For Aileen, it’s more about generating exposure for entrepreneurs rather than generating revenue. Take the flower pop-up shop that sold daisies throughout the Valentine’s Day season.

“We sold about 100 flowers,” Aileen said. “It went pretty well. I think we got a pretty good response just from the community here, which we are happy about. I think because of the new concept, people were kind of curious, like people walking by. In terms of exposure, people are constantly looking and walking by [the pop-up shop].”

Exposure is certainly an aim Rebecca and her second week counterpart Micah List will be searching for over the next two weeks. For Rebecca, she wants to generate some business with local customers.

“I like the opportunity of being here because I want locals to know about me,” Rebecca said.

The second week of Pies and Ties will feature Micah List, a tie-maker from Pennsylvania. In addition to displaying ties, he’ll be conducting demonstrations about how to make a tie.

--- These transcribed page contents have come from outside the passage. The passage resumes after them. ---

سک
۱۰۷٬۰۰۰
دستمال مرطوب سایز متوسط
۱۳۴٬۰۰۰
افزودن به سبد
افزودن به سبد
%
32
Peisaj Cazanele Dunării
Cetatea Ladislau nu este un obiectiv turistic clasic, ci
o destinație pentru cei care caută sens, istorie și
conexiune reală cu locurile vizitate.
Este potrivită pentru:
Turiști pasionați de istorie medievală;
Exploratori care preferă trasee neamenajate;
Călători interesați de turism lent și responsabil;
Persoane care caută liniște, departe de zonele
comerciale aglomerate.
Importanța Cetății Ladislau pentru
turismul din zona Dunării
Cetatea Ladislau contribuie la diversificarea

“He’s all about showing the work that goes into each tie,” Aileen said. “So he wants to demonstrate the process of making the ties. All of his ties are made entirely from scratch. He really values the craft behind each tie and has a great heart too.”

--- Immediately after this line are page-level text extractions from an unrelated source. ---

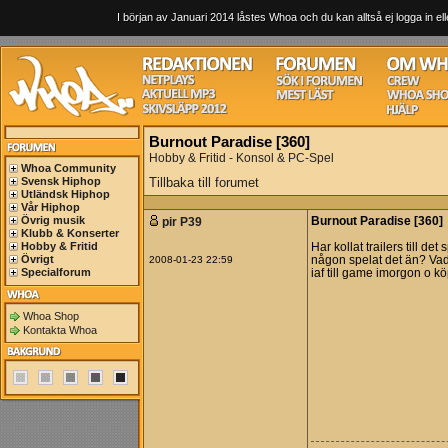
I början av Januari 2014 låstes Whoa och du kan alltså ej logga in ell
Burnout Paradise [360]
Hobby & Fritid - Konsol & PC-Spel
Whoa Community
Svensk Hiphop
Tillbaka till forumet
Utländsk Hiphop
Vår Hiphop
Övrig musik
pir P39
Burnout Paradise [360]
Klubb & Konserter
Hobby & Fritid
Har kollat trailers till de
Övrigt
2008-01-23 22:59
någon spelat det än? Vad
Specialforum
iaf till game imorgon o kö
Whoa Shop
Kontakta Whoa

Just like the proceeds from pop-up flower shop, a percentage of the proceeds from Pies and Ties will go to the Center for Women in Transition.

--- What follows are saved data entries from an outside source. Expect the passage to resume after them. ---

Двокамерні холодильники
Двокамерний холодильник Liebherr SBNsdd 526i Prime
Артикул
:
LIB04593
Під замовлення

The Center for Women in Transition is a local nonprofit organization whose mission statement states, “The Center assists women in the criminal justice system in making a successful transition to their families and communities through practicing and promoting restorative justice.” It helps women and families who are homeless or have been affected by domestic violence.

The inspiration to donate a percentage of the proceeds to the Center for Women in Transition came to Aileen after a visit to its offices.

“I went to go visit the Center for Women in Transition,” Aileen said. “Going there and talking to [Mary Wallace] really inspired me to do something in the community. They’re really helping people. And they can use all the resources they can get.”

This will be the second pop-up shop put together by Aileen and [co][lab] with a third to be coming later this month. That featured shop will be Pandemonium Donuts.  Most of the ideas for pop-up shop businesses come from connections with people at [co][lab]

For Rebecca Oliver of Sir Chamber said it was her love for men’s fashion that eventually transformed into tie-making. Since she started her company a month and a half ago, business has been booming.

The display for Pies and Ties is minimal. Rebecca set up a few logs to make the shop look manly and rested the ties—continental and bow—on large brown cylinders that are attached to wires hanging from the ceiling. There are also photographs of the ties arranged throughout the shop.

The second week set up is a mystery as of now but it will be likely minimal as well.

For the final weekend of Pies and Ties, Aileen is planning a “pie day” where slices of pies will be available in celebration of 3.14.

“We’re going to have a closing pie party on 3.14 as we’re wrapping up the tie shop,” Aileen said. “We’re going to end it with a pie party. We’re going to source pies locally and use that to wrap up the pop-up series.”

This pop-up series will close with Pies and Ties, though other businesses are likely to get in line to get a spot for a new pop-up shop. Although the flower shop did not sell a huge amount of flowers, the shop introduced Champaign-Urbana to the idea of a pop-up shop as a way to increase exposure for small businesses.

And for Aileen, that is a lot of what it’s about.